Ever found yourself at last call at 1020? At around 3:30 a.m., a lot of things stop making any sense. Here are some observations and stories about Columbia’s infamous dive bar.
“Just twenty more minutes!” your friend yells as they head towards the pool table. An hour passes, and the loud roar of the Columbia dive bar has died to a faint whimper. You find yourself ordering a drink you don’t need on a hard barstool that’s a weak replacement for your bed. You watch the big screen on the back wall change from a football game to Thelma and Louise as you wait for your friend to stop flirting with a guy she probably won’t be interested in by tomorrow. Earlier that night, students like you bounced between the “Best Student Bar in NYC” and Mel’s in search of where the real fun was to be had. Call it naiveté or persistence, but the students that frequent the bars of Morningside Heights each week deserve some acknowledgement. Normally by around 2 a.m. most have given up on their bar crawl quest. The rest, well, are still holding onto hope (like me), left in green booths to be collected by friends (like you), next to strangers that will probably pretend to have never seen them for the rest of the school year.
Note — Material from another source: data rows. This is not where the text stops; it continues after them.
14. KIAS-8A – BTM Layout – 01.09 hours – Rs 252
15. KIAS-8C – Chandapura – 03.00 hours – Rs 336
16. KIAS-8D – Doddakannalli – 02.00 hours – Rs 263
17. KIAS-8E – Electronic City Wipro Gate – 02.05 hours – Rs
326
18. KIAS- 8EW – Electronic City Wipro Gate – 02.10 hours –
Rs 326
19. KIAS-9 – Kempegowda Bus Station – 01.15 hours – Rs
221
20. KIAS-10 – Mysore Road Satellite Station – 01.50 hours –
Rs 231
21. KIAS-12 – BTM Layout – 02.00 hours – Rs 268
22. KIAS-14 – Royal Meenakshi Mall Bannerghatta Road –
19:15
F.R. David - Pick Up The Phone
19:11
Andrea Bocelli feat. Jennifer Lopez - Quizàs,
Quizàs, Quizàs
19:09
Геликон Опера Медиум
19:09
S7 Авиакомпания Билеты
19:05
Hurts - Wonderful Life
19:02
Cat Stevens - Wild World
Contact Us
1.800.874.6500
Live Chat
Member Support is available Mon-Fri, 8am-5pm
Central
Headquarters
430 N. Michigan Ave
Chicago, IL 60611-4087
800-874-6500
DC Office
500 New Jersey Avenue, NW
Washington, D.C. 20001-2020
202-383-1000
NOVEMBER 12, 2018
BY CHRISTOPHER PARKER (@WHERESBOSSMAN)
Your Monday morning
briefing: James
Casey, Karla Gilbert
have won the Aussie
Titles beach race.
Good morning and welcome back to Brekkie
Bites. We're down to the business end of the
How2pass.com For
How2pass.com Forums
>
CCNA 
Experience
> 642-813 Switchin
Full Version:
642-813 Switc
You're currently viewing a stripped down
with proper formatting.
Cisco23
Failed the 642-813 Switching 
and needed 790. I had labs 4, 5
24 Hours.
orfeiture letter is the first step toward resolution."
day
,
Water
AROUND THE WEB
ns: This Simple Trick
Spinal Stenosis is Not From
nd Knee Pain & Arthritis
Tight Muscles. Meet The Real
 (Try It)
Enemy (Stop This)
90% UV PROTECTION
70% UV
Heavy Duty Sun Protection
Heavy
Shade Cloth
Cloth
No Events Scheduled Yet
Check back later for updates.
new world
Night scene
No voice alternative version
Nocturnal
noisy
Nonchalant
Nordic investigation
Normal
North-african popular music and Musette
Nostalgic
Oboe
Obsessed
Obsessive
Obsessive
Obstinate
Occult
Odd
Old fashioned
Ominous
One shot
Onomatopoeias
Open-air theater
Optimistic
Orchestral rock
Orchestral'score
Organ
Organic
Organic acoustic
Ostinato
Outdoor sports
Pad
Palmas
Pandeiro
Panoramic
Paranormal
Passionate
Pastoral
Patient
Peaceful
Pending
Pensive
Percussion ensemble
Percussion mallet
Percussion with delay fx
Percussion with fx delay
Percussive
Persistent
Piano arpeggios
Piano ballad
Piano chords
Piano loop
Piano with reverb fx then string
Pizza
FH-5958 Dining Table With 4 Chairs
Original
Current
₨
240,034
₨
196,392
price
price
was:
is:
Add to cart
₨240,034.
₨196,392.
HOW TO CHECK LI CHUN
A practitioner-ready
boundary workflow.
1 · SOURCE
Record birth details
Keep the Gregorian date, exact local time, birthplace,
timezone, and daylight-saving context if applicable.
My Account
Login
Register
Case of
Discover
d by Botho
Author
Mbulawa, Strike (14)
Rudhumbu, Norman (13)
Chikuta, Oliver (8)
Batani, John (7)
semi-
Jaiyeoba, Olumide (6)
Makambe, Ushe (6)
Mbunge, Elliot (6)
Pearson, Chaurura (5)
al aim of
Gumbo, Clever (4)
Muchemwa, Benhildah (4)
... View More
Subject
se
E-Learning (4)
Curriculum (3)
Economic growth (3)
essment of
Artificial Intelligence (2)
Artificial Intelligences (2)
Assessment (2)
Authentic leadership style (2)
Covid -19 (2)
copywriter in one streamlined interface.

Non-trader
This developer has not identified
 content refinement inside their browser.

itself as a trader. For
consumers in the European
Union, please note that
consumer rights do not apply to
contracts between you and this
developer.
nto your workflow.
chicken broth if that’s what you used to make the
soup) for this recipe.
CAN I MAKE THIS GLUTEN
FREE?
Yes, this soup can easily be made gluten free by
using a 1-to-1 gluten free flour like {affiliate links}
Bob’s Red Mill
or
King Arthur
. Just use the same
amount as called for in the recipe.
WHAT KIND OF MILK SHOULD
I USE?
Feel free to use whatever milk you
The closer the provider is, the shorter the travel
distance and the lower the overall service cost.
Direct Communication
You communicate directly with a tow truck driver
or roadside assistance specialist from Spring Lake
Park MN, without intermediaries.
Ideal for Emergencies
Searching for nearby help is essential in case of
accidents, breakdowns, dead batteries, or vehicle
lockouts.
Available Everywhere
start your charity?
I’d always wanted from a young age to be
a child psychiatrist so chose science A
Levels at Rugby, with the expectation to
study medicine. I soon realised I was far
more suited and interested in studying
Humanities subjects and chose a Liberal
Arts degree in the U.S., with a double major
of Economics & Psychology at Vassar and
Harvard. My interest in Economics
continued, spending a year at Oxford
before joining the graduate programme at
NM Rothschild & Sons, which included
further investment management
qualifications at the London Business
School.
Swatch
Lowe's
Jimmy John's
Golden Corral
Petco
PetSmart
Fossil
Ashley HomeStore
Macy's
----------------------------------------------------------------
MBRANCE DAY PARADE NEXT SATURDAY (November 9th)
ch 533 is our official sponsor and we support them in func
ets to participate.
That is, unless they’re friendly. (Unlikely.)
If you’re at 1020 at last call, one of the following has happened:
- You have forgotten where you are and/or are experiencing an existential crisis
- You’re still waiting for the bartender to close your tab from an hour ago, but somehow, they still haven’t gotten to you
- You’re on a whirlwind of a drunken adventure that, regardless of what may happen the rest of the night, will only end in a drunken disappointment
Maybe you’re that girl in the corner, debating whether or not you’re going to go back home with a guy after he offers you cocaine.
Or you’re making out with someone against the pool table as someone passes by and swipes your drink.
Sometimes even debates over British imperialism may take form. No, not even at 1020 are you spared from the intellectual flexing of history students.
You might find yourself in a booth with older men from the Netherlands, Australia, and Great Britain, people-watching and laughing about who pushes their way through the crowd past the bar.
The saddest part might be the fact that you don’t have to wait in line for the bathroom, where there’s never enough soap or toilet paper. There probably is, however, the scent of vomit lingering in the air, but not enough to raise any real concern.
Even when you do decide to leave, you’ll see people smoking cigarettes outside, talking to other visibly drunk people trying to make fast-friends with the bouncer.
But no matter what you see, every last call is different. That’s the real magic of 1020.
Bwog does not endorse underage drinking or cocaine use.